El fiscal especializado Ulises Lara también informó que siguen en proceso de embalar y trasladar las sustancias del laboratorio, y que trabajan para identificar a los propietarios del inmueble y a posibles empresas proveedoras. Son líneas de investigación que apuntan hacia quién operaba el laboratorio, no solo hacia quién llegó a desmantelarlo. Eso es relevante porque podría conectar el caso con estructuras del crimen organizado que todavía no han aparecido en el relato público.

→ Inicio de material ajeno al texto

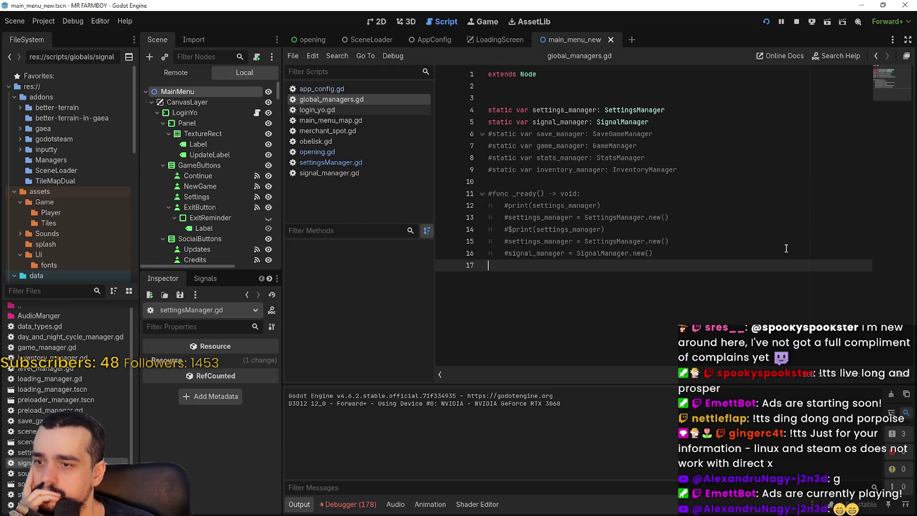
{"action": "left_click", "coordinate": [797, 22]}
{"action": "left_click", "coordinate": [337, 153]}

Lo que más peso tiene, sin embargo, es lo que la FGR no ha desmentido: la posibilidad de citar a la gobernadora Maru Campos para que explique por qué había agentes extranjeros en el operativo de su Fiscalía. La línea de mando que investiga la FGR va desde los participantes directos en el operativo hasta César Jáuregui, y el siguiente escalón lógico es Palacio de Gobierno. Nadie en la FGR ha dicho que eso no va a pasar.
La elección judicial al 2028 y Luisa María llegó con agenda llena
El gobierno federal anunció este lunes lo que varios esperaban: la segunda elección judicial se traslada al 4 de junio de 2028. La propuesta de reforma constitucional que Sheinbaum enviará al Congreso separa la elección de jueces y magistrados del calendario electoral de 2027, que ya de por sí es uno de los más cargados de la historia reciente con 17 gubernaturas, diputados federales, congresos locales y presidencias municipales en juego al mismo tiempo.
La encargada del análisis que derivó en esta propuesta fue Luisa María Alcalde, ahora consejera jurídica del gobierno federal, en un aterrizaje que tiene su propia lectura política. Alcalde salió de la dirigencia de Morena en circunstancias que fracturaron al partido, y su llegada a un cargo técnico en el ejecutivo es la forma de reubicarla con perfil bajo pero función real. El encargo que recibió era delicado y lo resolvió con una recomendación que técnicamente tiene sentido: separar calendarios, simplificar papeletas, reducir candidaturas y crear una Comisión Coordinadora que homologue criterios de evaluación.
Los números que presentó son elocuentes: en 2028 se renovarían 463 magistrados de tribunales colegiados, 385 jueces de distrito y miles de cargos en poderes judiciales locales. Hacer eso en paralelo con todo lo de 2027 era un problema logístico real, no solo político. La reforma también abre la puerta a que la elección judicial coincida con una eventual revocación de mandato. Ese detalle no es menor y merece seguimiento.